Your typical activist college student nowadays, eager to change the world, will tear through a variety of texts on subjects like Black liberation, feminism and socialist theory. They’ll learn all about the ideologies of historic figures like Karl Marx, Frantz Fanon, Che Guevara and Angela Davis.
Yet, in a very deep sense, they’d be much better served by starting with the Sermon on the Mount by Jesus of Nazareth.
Now, for the sake of full disclosure, though I am a Catholic, I don’t want to sound like I’m trying to convert anybody. Because I’m not. I simply want readers to recognize the brilliance of Christ’s rhetorical approach in his most famous speech.
Let’s set the stage for a moment. It’s first-century Israel. A young, gentle carpenter is preaching throughout the nation, setting off a stir with his radical new interpretation of the Hebrew scriptures. He feels the way Jewish leaders are teaching these texts is too legalistic, strict and hard. One day, while sitting on top of a hill in Galilee, this profound figure decides to summarize his thoughts with a few choice words. He will speak on adultery, murder, taking oaths, settling disputes, and divorce.

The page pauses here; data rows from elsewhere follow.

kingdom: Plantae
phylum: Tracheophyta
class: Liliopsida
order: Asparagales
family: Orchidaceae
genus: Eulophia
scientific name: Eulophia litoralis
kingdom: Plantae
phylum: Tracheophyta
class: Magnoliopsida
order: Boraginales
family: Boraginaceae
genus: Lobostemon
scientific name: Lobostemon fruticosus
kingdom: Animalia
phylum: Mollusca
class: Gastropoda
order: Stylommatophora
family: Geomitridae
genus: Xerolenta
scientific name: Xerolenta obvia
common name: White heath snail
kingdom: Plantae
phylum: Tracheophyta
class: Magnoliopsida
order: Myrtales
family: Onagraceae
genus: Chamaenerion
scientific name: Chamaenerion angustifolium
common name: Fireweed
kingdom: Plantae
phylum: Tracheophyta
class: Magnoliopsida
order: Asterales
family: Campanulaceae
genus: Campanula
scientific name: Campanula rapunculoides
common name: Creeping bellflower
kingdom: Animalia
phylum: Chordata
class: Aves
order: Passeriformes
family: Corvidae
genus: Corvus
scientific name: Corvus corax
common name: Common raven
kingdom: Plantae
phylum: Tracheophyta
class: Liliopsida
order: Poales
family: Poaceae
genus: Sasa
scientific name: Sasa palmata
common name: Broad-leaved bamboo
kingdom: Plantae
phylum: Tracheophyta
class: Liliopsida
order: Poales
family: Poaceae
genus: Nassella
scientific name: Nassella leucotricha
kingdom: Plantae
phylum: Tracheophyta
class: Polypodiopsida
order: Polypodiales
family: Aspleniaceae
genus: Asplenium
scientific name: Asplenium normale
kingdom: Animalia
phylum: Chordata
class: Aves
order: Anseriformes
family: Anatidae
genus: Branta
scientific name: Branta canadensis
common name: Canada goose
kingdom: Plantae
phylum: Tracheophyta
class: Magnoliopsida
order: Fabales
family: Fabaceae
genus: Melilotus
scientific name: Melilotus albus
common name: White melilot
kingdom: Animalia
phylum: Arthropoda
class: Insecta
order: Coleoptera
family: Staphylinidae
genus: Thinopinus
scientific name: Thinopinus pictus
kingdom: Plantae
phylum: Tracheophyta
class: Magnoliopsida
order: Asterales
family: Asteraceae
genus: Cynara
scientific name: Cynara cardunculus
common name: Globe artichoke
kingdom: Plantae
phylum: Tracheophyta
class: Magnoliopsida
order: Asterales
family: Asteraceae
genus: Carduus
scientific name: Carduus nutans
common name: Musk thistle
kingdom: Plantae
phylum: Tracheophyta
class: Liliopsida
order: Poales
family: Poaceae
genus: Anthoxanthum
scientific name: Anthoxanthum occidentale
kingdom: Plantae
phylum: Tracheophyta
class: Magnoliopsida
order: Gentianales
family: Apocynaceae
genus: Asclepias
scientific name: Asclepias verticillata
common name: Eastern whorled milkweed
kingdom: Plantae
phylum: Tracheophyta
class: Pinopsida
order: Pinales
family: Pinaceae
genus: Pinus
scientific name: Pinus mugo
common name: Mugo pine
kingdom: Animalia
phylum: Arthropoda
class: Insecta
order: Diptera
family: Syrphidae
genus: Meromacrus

But perhaps nothing will be remembered more across the ages than his teaching on love:
“You have heard that it was said, ‘Love your neighbor and hate your enemy.’ But I tell you, love your enemies and pray for those who persecute you, that you may be children of your Father in heaven. He causes his sun to rise on the evil and the good, and sends rain on the righteous and the unrighteous. If you love those who love you, what reward will you get? Are not even the tax collectors doing that? And if you greet only your own people, what are you doing more than others? Do not even pagans do that? Be perfect, therefore, as your heavenly Father is perfect.”
For our purposes, Christ is doing something very smart here, which he repeats throughout the Sermon on the Mount.
He offers his criticism of the prevailing status quo, but also describes something even better.
You’ve been taught to love only your neighbor? That’s too easy. No, love everyone, everywhere.
This is the nasty world we live in now. Here’s the beautiful one let’s make together.
That’s the great magic of Christianity. That’s the reason we still remember the words of a poor, peasant carpenter from a backwater in the Middle East 2,000 years ago. Jesus wasn’t just complaining about all the things he didn’t like. He offered his followers and all the generations who came after something radically new and perfect.
The problem I have with modern progressives is too often they only do the first part. We are wonderful critics. I genuinely mean that. We have so many thoughtful things to say about the evils of poverty, geopolitics, climate change, and a host of other ills. But where we fall short is vision, in having the capacity to clearly explain what wonderful future should replace our unjust present.
For example, consider the current protests around ending the war in Gaza. I wholeheartedly applaud those taking to the streets in an attempt to stop the bombing of innocent civilians. Their efforts come from a place of deep humanitarian concern.
However, the reason why the conflict is still ongoing is because these activists have not explained what the alternative is to fighting. Israelis don’t like the status quo, either, but they are unwilling to negotiate peace with Hamas, a gang of genocidal terrorists who are committed to murdering their children.
The left is making a very valid criticism. War is terrible, indeed, and hurts many who do not deserve it. But the vast protests have not provided a vision of what a better scenario looks like.
Because for the Jews, letting devils stay in power just miles away from their border is not a tenable option.
If you truly seek peace, you must explain how Israel can agree to a ceasefire and still feel safe. What’s the best, logical case that can be made for that position?
Until this issue is addressed, all the critiques about the current violence won’t change a thing. The bombs will continue to fall.
By contrast, when activists don’t just oppose what’s going on, but also boldly point the way to a better tomorrow, that’s what changes history.
Whether one is delivering the Sermon on the Mount, or a Sermon on Facebook, both elements are needed for success.
Joshua Heath is a Santa Clarita resident. “Democratic Voices” appears Tuesdays and rotates among local Democrats.